Entre 2020 et aujourd’hui, plus de 50 milliards de dollars ont été injectés dans l’économie sans résultats tangibles :

- 12 milliards pour les subventions ;

- 5 milliards de gains issus de la plateforme de change ;

- 30 milliards pour rembourser la dette à taux préférentiels ;

Plus de 2 milliards en prêts et aides internationales.

Résultat ? Aucune reprise durable. Pire encore, ces fonds ont souvent été dilapidés ou utilisés de manière contre-productive, au détriment des déposants.

Or et corruption : un cocktail explosif

« Dans le contexte actuel, utiliser les réserves d’or n’est pas seulement déconseillé, c’est extrêmement dangereux », affirme l’économiste Elie Yachoui. En temps normal, vendre ou mettre en gage de l’or peut s’envisager. Mais dans un pays où les fonds publics s’évaporent, liquider cet actif reviendrait à le jeter dans un gouffre sans fond.

Yachoui souligne que même les solutions alternatives comme la location ou l’investissement avec conservation de l’actif sont peu efficaces. L’or a de la valeur tant qu’il est détenu. C’est pourquoi les banques centrales achètent de l’or au lieu de le céder.

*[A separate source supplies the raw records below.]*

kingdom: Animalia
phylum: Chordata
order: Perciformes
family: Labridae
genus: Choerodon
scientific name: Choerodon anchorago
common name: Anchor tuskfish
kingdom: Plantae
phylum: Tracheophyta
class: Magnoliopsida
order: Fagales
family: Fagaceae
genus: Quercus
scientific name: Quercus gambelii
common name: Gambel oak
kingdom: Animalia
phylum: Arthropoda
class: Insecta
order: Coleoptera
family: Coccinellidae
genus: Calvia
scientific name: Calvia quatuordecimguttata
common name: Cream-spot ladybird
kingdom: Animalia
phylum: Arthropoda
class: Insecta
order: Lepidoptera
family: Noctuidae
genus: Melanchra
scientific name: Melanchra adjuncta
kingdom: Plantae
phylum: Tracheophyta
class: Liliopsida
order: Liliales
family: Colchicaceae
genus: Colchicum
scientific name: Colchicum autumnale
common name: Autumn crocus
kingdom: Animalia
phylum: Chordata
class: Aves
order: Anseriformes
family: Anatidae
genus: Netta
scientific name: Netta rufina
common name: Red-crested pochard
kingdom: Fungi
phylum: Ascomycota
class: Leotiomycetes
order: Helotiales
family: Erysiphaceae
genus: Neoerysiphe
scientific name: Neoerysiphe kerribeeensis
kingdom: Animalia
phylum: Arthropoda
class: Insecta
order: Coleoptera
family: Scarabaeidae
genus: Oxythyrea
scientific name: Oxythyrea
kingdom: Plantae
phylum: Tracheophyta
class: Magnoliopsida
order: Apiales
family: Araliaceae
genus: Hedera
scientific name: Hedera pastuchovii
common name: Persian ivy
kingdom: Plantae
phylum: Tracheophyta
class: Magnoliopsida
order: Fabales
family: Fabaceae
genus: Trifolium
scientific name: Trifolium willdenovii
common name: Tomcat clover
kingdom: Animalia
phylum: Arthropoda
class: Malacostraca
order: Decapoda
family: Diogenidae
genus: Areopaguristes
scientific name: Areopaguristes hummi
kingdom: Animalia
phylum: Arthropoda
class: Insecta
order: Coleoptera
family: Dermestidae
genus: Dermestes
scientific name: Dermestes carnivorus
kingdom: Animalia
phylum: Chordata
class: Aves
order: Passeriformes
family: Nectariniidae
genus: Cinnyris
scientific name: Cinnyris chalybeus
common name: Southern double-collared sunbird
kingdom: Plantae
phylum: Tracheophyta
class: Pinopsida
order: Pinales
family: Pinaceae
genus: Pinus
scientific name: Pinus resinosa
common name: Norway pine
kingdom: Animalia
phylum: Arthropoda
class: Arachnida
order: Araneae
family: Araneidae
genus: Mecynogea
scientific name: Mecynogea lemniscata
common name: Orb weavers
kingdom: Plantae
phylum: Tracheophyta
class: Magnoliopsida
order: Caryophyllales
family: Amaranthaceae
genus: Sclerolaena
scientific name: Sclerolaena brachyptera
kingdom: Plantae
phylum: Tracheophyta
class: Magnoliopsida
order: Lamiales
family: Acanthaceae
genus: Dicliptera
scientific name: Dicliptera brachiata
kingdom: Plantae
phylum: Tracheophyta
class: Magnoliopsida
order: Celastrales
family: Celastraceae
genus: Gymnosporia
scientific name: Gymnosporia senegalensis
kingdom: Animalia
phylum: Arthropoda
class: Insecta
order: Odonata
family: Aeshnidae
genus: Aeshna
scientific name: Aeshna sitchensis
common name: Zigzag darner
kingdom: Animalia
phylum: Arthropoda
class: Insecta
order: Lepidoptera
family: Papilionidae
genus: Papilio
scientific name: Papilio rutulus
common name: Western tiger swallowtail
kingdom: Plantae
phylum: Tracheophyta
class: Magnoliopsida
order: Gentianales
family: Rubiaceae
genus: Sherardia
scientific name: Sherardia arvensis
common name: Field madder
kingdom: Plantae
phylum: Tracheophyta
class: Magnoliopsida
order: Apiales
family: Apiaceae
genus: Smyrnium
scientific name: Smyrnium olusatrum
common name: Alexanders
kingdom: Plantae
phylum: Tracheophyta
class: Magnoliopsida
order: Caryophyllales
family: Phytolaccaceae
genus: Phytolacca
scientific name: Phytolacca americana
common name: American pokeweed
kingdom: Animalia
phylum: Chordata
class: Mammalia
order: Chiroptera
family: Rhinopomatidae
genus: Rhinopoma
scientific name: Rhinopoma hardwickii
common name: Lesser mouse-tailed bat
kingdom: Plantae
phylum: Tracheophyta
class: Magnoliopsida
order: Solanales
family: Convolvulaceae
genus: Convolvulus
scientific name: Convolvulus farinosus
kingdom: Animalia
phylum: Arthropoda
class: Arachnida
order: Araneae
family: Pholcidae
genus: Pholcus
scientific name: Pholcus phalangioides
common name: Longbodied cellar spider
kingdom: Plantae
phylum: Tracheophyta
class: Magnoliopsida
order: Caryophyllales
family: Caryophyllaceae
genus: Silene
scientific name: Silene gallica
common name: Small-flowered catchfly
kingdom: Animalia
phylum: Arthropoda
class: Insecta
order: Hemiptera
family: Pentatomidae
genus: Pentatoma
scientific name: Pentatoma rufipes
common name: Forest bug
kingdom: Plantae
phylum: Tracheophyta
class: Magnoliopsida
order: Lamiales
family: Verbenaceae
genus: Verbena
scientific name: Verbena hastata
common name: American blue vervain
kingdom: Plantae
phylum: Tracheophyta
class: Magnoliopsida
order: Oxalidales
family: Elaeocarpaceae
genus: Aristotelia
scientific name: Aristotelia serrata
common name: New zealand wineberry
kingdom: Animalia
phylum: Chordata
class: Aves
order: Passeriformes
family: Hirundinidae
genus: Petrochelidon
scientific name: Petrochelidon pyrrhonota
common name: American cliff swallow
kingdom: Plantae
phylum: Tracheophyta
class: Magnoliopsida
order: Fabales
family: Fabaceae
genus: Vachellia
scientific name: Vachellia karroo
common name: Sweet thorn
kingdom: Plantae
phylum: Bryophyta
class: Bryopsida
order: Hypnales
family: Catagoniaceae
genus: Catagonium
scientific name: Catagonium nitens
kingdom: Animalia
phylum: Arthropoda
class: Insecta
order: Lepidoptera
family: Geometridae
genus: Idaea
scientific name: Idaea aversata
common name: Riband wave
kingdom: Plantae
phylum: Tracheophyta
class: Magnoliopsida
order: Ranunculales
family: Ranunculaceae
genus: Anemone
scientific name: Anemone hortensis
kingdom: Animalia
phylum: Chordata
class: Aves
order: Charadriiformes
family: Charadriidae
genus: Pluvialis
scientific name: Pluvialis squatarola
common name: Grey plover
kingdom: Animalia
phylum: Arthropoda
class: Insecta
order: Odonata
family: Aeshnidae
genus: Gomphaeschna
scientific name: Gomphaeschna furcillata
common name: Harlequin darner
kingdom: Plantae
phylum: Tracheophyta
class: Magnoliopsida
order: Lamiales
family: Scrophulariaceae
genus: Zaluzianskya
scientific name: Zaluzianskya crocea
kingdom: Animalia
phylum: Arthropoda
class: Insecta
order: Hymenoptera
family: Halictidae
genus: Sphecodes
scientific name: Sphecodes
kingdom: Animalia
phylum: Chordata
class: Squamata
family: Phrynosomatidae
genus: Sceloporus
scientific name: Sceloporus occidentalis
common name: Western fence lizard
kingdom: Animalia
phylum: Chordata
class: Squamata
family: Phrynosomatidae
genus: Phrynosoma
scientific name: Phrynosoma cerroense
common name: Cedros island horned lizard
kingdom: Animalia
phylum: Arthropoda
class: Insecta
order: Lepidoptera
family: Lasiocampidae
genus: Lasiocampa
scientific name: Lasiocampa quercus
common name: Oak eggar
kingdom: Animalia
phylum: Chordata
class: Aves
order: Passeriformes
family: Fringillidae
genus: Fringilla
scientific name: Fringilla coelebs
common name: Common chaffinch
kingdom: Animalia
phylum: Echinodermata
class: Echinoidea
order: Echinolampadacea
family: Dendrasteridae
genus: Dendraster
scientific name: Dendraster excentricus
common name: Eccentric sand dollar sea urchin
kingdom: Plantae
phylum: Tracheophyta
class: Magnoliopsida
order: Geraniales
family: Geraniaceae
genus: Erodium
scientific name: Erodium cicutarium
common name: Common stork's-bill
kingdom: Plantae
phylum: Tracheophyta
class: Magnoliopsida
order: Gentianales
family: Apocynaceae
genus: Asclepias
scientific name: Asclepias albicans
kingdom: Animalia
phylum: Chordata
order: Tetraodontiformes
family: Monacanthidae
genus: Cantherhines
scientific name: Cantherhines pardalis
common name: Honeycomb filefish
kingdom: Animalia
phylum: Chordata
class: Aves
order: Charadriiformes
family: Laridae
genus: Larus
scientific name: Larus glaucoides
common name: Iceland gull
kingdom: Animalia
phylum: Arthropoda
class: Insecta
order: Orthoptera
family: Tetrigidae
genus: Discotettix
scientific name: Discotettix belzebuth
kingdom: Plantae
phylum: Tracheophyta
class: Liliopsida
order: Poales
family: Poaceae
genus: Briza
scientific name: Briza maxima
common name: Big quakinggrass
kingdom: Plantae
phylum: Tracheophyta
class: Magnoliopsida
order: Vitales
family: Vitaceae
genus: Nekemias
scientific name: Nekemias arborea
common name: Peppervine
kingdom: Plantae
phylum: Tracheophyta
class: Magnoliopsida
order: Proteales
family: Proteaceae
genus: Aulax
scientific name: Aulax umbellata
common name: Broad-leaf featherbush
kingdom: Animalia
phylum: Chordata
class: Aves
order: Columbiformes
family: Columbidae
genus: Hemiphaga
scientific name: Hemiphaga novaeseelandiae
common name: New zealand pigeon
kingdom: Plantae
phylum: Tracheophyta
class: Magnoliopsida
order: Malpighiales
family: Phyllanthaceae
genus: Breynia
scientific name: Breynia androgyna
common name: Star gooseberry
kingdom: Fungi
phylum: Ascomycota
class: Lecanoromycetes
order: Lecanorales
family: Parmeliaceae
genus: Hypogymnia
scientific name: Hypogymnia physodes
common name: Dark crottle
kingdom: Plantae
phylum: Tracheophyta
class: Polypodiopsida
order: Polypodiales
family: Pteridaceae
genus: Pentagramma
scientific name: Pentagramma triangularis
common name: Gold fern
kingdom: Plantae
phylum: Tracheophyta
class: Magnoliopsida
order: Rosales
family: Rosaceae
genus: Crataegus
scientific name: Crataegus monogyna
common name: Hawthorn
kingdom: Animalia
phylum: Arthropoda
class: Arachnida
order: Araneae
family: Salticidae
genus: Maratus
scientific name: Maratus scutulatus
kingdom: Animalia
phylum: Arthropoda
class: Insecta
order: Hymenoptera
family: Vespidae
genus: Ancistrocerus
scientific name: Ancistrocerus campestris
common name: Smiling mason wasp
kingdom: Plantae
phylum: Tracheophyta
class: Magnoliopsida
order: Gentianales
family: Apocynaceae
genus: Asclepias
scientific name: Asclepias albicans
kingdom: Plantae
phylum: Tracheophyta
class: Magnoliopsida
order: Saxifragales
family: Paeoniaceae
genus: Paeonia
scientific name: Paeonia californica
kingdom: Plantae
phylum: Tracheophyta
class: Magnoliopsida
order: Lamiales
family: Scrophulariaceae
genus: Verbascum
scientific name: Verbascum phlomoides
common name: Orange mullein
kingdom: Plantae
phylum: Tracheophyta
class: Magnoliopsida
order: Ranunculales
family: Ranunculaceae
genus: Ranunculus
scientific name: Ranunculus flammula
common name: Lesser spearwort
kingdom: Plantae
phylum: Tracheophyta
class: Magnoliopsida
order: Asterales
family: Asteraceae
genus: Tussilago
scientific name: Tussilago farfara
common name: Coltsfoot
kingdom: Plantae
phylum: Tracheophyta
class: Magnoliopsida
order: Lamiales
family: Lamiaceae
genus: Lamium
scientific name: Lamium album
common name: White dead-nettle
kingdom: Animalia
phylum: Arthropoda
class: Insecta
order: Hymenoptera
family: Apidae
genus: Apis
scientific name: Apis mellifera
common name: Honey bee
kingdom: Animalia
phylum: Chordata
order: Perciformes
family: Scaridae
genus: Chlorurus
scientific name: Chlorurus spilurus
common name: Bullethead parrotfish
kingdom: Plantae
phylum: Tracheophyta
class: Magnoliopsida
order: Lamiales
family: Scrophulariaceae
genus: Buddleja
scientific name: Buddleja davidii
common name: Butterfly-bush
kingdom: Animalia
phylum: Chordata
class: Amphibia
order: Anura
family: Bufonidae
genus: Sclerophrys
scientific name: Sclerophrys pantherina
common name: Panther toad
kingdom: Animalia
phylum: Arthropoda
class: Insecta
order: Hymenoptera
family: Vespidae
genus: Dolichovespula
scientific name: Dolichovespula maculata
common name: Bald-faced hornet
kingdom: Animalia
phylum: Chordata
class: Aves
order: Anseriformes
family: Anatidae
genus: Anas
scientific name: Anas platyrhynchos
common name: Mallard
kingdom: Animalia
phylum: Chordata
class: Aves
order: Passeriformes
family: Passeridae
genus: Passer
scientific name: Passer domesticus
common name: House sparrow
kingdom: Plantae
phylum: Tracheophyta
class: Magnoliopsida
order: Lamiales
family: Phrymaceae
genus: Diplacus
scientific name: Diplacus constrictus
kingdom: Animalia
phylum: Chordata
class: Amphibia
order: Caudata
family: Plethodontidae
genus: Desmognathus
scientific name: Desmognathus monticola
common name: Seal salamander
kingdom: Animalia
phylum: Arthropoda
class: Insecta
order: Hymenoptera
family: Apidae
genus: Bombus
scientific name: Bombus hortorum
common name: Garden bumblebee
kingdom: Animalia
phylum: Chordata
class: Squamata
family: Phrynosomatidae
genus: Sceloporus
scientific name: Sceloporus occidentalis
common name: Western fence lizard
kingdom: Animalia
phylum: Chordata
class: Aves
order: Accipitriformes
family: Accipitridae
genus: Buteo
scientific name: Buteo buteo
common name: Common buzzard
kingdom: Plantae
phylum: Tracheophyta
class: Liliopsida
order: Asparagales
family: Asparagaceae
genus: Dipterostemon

En 2023, elles ont acquis 1 045 tonnes, soit près de 96 milliards de dollars, pour réduire leur dépendance au dollar depuis la guerre en Ukraine.

Un actif précieux qu’il faut préserver

En se séparant de son or aujourd’hui, le Liban perdrait sur deux fronts :

- Il mettrait en péril sa dernière réserve stratégique dans un contexte de corruption endémique et d’absence de vision économique.

- Il passerait à côté de la hausse continue des prix de l’or. Durant la rédaction de cet article, le prix de l’once a grimpé de 10 dollars.

Plutôt que d’épuiser ses dernières ressources, Yachoui appelle à des réformes de fond : révision du Code de la monnaie et du crédit, restructuration de la Banque centrale, réforme du budget de l’État, puis du secteur bancaire. « Sans justice et responsabilité, il n’y aura ni redressement ni retour de la confiance », affirme-t-il.

Légalement, l’or du Liban est protégé par la loi 42 de 1986 qui en interdit strictement l’usage. Et même si cette loi venait à être amendée, y toucher serait une erreur — non pas parce qu’il est inutile — mais parce que dans le Liban d’aujourd’hui, s’il est bradé, il sera impossible de le récupérer.